On September 10, 1922, just two days before the Great Fire of Smyrna which marked the end of Hellenism in Asia Minor, a Turkish mob brutally lynched Metropolitan Chrysostomos, the spiritual leader of the Greek Orthodox community in Smyrna.
Despite the advance of the Turkish forces and the reign of terror imposed on the Christian population of the once-great city, Chrysostomos had refused to abandon his people.
Arrested by the Turkish commandant, Nureddin Pasha, following the celebration of the Divine Liturgy in the Church of Saint Photini, he subsequently surrendered to an angry Turkish mob. He died only after being horrifically tortured.
St. Chrysostomos of Smyrna’s final moments
Historian Giles Milton’s book Paradise Lost: Smyrna 1922: The Destruction of Islam’s City of Tolerance contains some of the most graphic details of the last days before the destruction of the city.
It describes what happened to Chrysostomos, according to French soldiers who witnessed the lynching but were under strict orders from their commanding officer not to intervene:
The mob took possession of Metropolitan Chrysostom and carried him away…a little further on, in front of an Italian hairdresser named Ismail…they stopped and the Metropolitan was slipped into a white hairdresser’s overall. They began to beat him with their fists and sticks and to spit on his face. They riddled him with stabs.
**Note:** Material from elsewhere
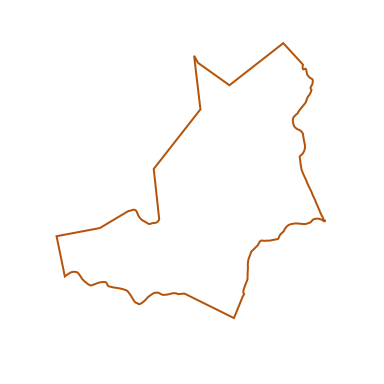 the district of Orocuina, Choluteca, Honduras, rotated 77°
{"feature_id": "27666195B30737546448878", "entity_name": "Orocuina", "entity_type": "district", "adm_level": 2, "iso_a3": "HND", "parent_name": "Honduras", "parent_adm1": "Choluteca", "projection": "orthographic", "projection_center": [-87.128, 13.486], "detail": "fine", "context": "isolated", "style": "outline", "palette": "amber", "viewbox_px": 384, "rotation_deg": 77, "n_neighbors": 0, "source": "geoboundaries", "source_scale": "gbopen_adm2", "svg_char_len": 5850}
<svg xmlns="http://www.w3.org/2000/svg" viewBox="0 0 384 384"><g transform="rotate(77 192 192)"><path d="M245.7,334.9L245.4,334.3L245.1,333.7L244.4,331.9L243.5,329.4L243.2,328.4L243.1,327.9L243.0,327.4L243.0,326.8L243.0,326.3L243.1,325.8L243.3,324.5L243.6,323.7L243.8,323.1L244.1,322.5L244.4,322.0L244.8,321.6L245.4,321.2L246.5,320.7L248.7,319.7L249.6,319.4L250.8,319.0L251.7,318.7L252.5,318.3L253.6,317.6L254.7,316.9L255.8,316.1L258.4,314.1L259.1,313.2L260.1,312.1L260.2,311.9L260.3,311.6L260.3,311.0L260.1,308.7L259.5,304.4L259.4,303.0L259.4,301.8L259.5,301.1L259.5,300.3L259.7,299.4L259.8,298.4L260.0,297.7L260.1,297.2L260.3,296.8L260.5,296.5L260.7,296.2L260.9,296.0L261.1,295.9L261.6,295.7L262.4,295.4L263.6,295.3L264.3,295.1L264.5,295.0L264.7,294.8L265.1,294.3L265.4,293.9L265.7,293.3L267.0,290.7L267.9,288.5L269.6,284.3L270.7,282.0L270.9,281.6L272.5,278.9L273.1,278.0L273.4,277.7L273.8,277.3L274.7,276.8L276.0,276.2L277.1,275.7L279.8,274.7L282.0,274.0L283.7,273.4L285.5,272.7L286.6,272.2L286.9,272.0L287.2,271.6L287.5,271.2L287.9,270.4L288.2,270.0L288.4,269.8L288.9,269.6L289.0,269.5L289.2,269.3L289.3,269.0L289.4,268.7L289.4,268.1L289.4,267.7L289.1,266.8L288.8,265.7L287.8,263.6L286.9,262.0L286.4,261.2L285.7,260.2L285.1,259.4L284.4,258.3L284.1,257.8L283.4,255.9L282.8,254.5L282.3,253.3L282.1,252.7L282.0,252.1L281.9,251.5L281.9,251.1L281.9,250.2L282.1,249.2L282.3,248.2L282.5,247.7L282.9,247.1L283.5,246.3L284.0,245.7L284.8,244.9L285.1,244.5L285.5,243.9L285.6,243.6L285.7,243.3L285.9,242.6L286.1,241.2L286.4,238.9L286.4,237.2L286.3,234.1L286.3,233.7L286.4,233.4L286.6,232.1L286.8,231.2L287.0,230.7L287.2,230.3L287.4,229.9L288.0,229.1L288.2,228.8L288.4,228.4L288.5,228.1L288.6,227.4L288.7,226.2L289.0,224.1L289.1,222.9L289.2,222.5L290.2,221.1L290.7,220.4L291.4,219.6L324.3,179.5L305.3,166.1L303.2,164.2L302.8,164.4L302.3,164.5L301.9,164.6L301.4,164.5L300.8,164.4L300.3,164.2L299.3,163.9L298.6,163.5L297.9,163.2L296.5,162.3L290.4,158.1L289.7,157.7L289.3,157.5L287.8,157.1L284.1,156.2L281.5,155.5L280.5,155.2L279.7,154.9L279.1,154.7L278.5,154.5L277.3,154.4L276.6,154.2L275.1,153.9L273.5,153.4L272.6,153.1L271.6,152.7L270.7,152.3L269.7,151.7L268.9,151.3L267.7,150.4L264.9,148.6L263.9,148.0L263.5,147.6L263.2,147.3L262.8,146.6L261.5,144.4L260.1,142.2L259.2,140.7L258.7,140.0L258.5,139.7L258.2,139.5L255.8,137.3L255.3,136.7L255.1,136.3L255.0,136.0L254.9,135.5L255.0,135.0L255.1,134.6L255.5,133.6L255.8,132.5L256.6,128.3L256.9,126.8L256.9,126.1L256.9,124.7L256.9,123.7L257.0,122.2L257.1,120.4L257.1,119.3L257.0,118.6L256.8,118.3L256.5,118.0L256.2,117.8L255.6,117.5L255.1,117.2L254.5,116.7L253.8,116.0L253.3,115.4L252.9,115.0L251.6,112.6L251.2,112.0L250.9,111.5L250.6,111.2L250.0,110.9L249.5,110.4L248.3,109.2L247.7,108.5L247.2,107.8L246.9,107.4L246.4,106.4L246.2,105.9L245.9,105.3L245.8,104.7L245.7,104.1L245.6,103.6L245.6,102.1L245.7,100.3L245.8,99.1L246.0,97.7L246.2,97.0L246.4,96.3L247.5,92.9L248.4,90.4L248.5,89.7L248.7,89.1L248.7,88.3L248.7,87.6L248.5,86.0L248.4,84.1L248.3,83.7L248.1,83.2L247.8,82.6L247.5,82.2L247.0,81.7L246.7,81.3L246.4,80.6L246.1,80.1L245.9,79.2L245.9,78.5L245.9,77.9L246.0,76.8L246.1,76.0L246.3,75.2L246.7,74.3L247.1,73.5L247.7,72.6L248.2,71.8L248.4,71.6L249.5,70.6L250.2,69.8L250.3,69.6L250.4,69.4L250.3,69.1L250.2,68.9L249.8,68.8L249.6,68.9L249.5,69.0L249.2,69.5L249.0,69.8L248.6,70.0L248.3,70.2L247.9,70.2L247.2,70.2L246.3,70.3L245.0,70.6L243.3,71.1L241.0,71.6L240.5,71.7L239.5,71.8L238.0,72.1L235.7,72.5L233.5,72.9L230.5,73.5L229.9,73.6L228.8,73.7L225.8,74.2L224.6,74.5L223.5,74.8L220.5,75.3L218.2,75.6L216.5,76.1L214.7,76.5L212.1,77.1L211.4,77.2L210.6,77.4L209.9,77.6L206.2,78.1L202.6,78.9L200.6,79.3L198.6,79.7L194.8,80.2L193.9,80.2L191.1,80.0L187.6,79.7L185.1,79.4L183.0,79.3L182.2,79.2L181.9,79.1L181.6,78.9L181.1,78.3L180.7,77.6L180.1,76.5L179.7,75.8L178.8,74.9L178.1,74.2L177.2,73.4L176.6,73.1L176.0,72.8L175.1,72.3L173.7,71.9L172.3,71.5L171.6,71.4L171.1,71.4L168.4,71.3L166.2,71.3L160.9,70.9L160.4,70.9L159.7,71.0L159.1,71.2L158.6,71.3L158.1,71.5L157.4,72.0L156.6,72.6L155.9,73.2L155.5,73.8L154.8,74.8L154.1,75.5L153.7,75.9L153.2,76.3L152.7,76.7L151.9,77.2L151.3,77.5L150.8,77.7L150.4,77.7L149.1,77.9L148.2,77.9L147.1,77.9L145.7,77.8L144.7,77.6L144.1,77.4L143.7,77.3L143.3,77.1L142.9,76.9L142.5,76.6L142.2,76.4L141.9,76.0L141.5,75.5L140.5,74.0L140.0,73.2L139.6,72.2L139.3,71.7L138.8,71.2L138.0,70.4L137.5,70.0L135.5,67.7L132.9,64.3L131.3,62.2L130.9,61.7L130.7,61.4L128.2,59.7L127.0,58.9L126.1,58.3L125.8,58.1L125.2,57.6L124.4,56.6L123.6,55.6L122.9,55.0L122.1,54.3L120.6,53.3L119.3,52.6L118.9,52.9L118.6,53.0L118.4,53.1L118.0,53.1L117.5,53.1L117.3,53.1L117.2,53.1L116.3,52.5L115.9,52.2L115.3,51.7L114.6,50.9L114.4,50.7L114.1,50.5L113.4,50.2L111.8,49.6L110.6,49.2L110.2,49.1L109.6,49.3L109.3,49.4L109.0,49.6L108.7,49.8L108.5,50.0L108.3,50.2L107.9,50.8L107.7,51.1L107.4,51.3L105.7,52.3L104.4,53.0L103.9,53.2L103.3,53.4L102.4,53.4L101.7,53.4L100.1,53.3L98.9,53.2L98.2,53.3L97.9,53.4L97.7,53.5L97.4,53.7L97.4,53.8L97.4,54.1L97.5,54.6L97.5,54.9L97.6,55.7L97.6,55.9L97.5,56.0L97.1,56.2L96.7,56.3L96.3,56.3L96.0,56.3L95.5,56.2L93.9,55.7L93.5,55.6L92.9,55.2L67.5,69.6L96.4,131.5L67.5,157.1L59.7,159.3L113.5,165.2L114.1,166.1L160.9,224.1L211.3,230.1L212.0,230.7L212.5,231.3L213.2,232.2L213.3,232.4L213.5,232.7L213.6,233.0L213.7,233.5L213.8,234.0L213.8,234.6L213.8,235.1L213.8,235.5L213.6,235.9L213.6,236.2L213.5,237.0L213.5,238.1L213.6,239.4L213.6,240.1L213.5,241.0L213.4,241.3L212.6,242.2L210.7,244.1L209.6,245.4L208.6,246.5L208.0,247.0L207.6,247.3L206.6,248.0L205.2,248.7L204.4,249.1L203.5,249.4L202.9,249.6L202.3,249.8L200.9,249.9L199.5,250.2L198.2,250.5L197.4,250.8L197.2,251.0L196.9,251.3L196.7,251.6L196.5,252.0L196.2,252.6L196.1,252.9L196.1,253.4L196.1,253.9L196.1,254.5L196.3,256.0L196.4,256.5L196.3,257.4L196.2,258.2L206.4,289.9L204.6,333.9L245.7,334.9Z" fill="none" stroke="#b45309" stroke-width="2"/></g></svg>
They tore his beard off, they gouged his eyes out, they cut off his nose and ears.
Chrysostomos was then dragged around the city by a car or truck into a back street of the Iki Cheshmeli district where he died soon after that.
Rare footage of the martyred Metropolitan Chrysostomos of Smyrna appeared online recently on the YouTube channel “Bahriye.”
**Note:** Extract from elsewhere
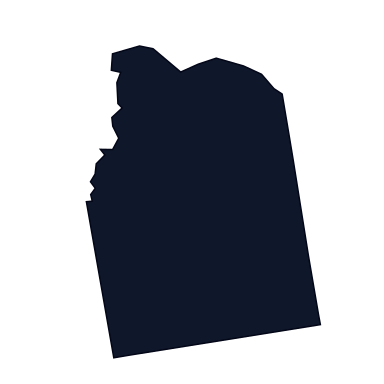 Lawrence, Alabama, United States of America, rotated 350°
{"feature_id": "52423323B9408482102272", "entity_name": "Lawrence", "entity_type": "district", "adm_level": 2, "iso_a3": "USA", "parent_name": "United States of America", "parent_adm1": "Alabama", "projection": "mercator", "projection_center": [-87.362, 34.552], "detail": "fine", "context": "isolated", "style": "filled", "palette": "ink", "viewbox_px": 384, "rotation_deg": 350, "n_neighbors": 0, "source": "geoboundaries", "source_scale": "gbopen_adm2", "svg_char_len": 582}
<svg xmlns="http://www.w3.org/2000/svg" viewBox="0 0 384 384"><g transform="rotate(350 192 192)"><path d="M86.2,341.7L102.0,341.8L295.4,344.9L295.3,336.2L295.6,274.6L297.2,178.8L297.4,159.9L297.8,111.2L290.6,104.4L280.9,88.1L264.6,76.8L239.1,64.4L220.3,67.2L201.7,71.9L178.6,44.2L165.7,39.1L137.7,42.1L133.7,58.1L142.6,61.8L137.0,71.3L134.4,92.1L137.8,97.1L126.0,104.7L125.4,113.4L129.2,126.3L121.2,136.4L109.2,134.1L112.6,140.4L102.6,147.6L99.7,157.5L93.8,164.3L97.4,171.5L91.8,176.9L92.2,183.7L86.3,183.2L86.2,341.7Z" fill="#0f172a" stroke="#020617" stroke-width="1.5"/></g></svg>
The footage begins with shots of Smyrna and the surrounding area, and Chrysostomos is seen around the 1:25 minute mark.
Chrysostomos Kalafatis served as the Greek Orthodox metropolitan bishop of Smyrna between 1910 and 1914 and again from 1919 until his death in 1922. He was born in Triglia (today’s Zeytinbağı), Turkey in 1867.
He was declared a martyr and a saint of the Eastern Orthodox Church by the Holy Synod of the Church of Greece on November 4, 1992.
The Great Fire of Smyrna
September 12, 1922 marks one of the darkest days of Hellenism, as Smyrna, one of the most prosperous and beautiful cities on the Mediterranean coast of Asia Minor, was destroyed by the Turks, sending hundreds of thousands of Greeks to a homeland they had never known.
Only five days prior to the Smyrna destruction, the Greek Army, which had come to Asia Minor to liberate lands that once were Greek, was leaving, defeated by Turkish troops under the leadership of the founder of the new nation, Kemal Ataturk.
Once the Greek Army had retreated, the Turkish troops entered the city from the west side of the beach that stretched the entire length of the city, an area that extended to the northern end of the waterfront—where only ethnic Greeks lived.
Turkish soldiers, for no apparent reason, began to act with violence against the Armenian merchants along the coast, destroying and looting their shops.
It was just the Armenians at first. Yet, the following day, eyewitnesses from the American Institute saw Turkish soldiers throwing lighted torches and pouring cans of gasoline indiscriminately into homes in the Paradise area of the city, where the mansions of wealthy Greeks and Armenians were.
In the end, the only neighborhood that remained untouched by the arsonists was that of the Turks.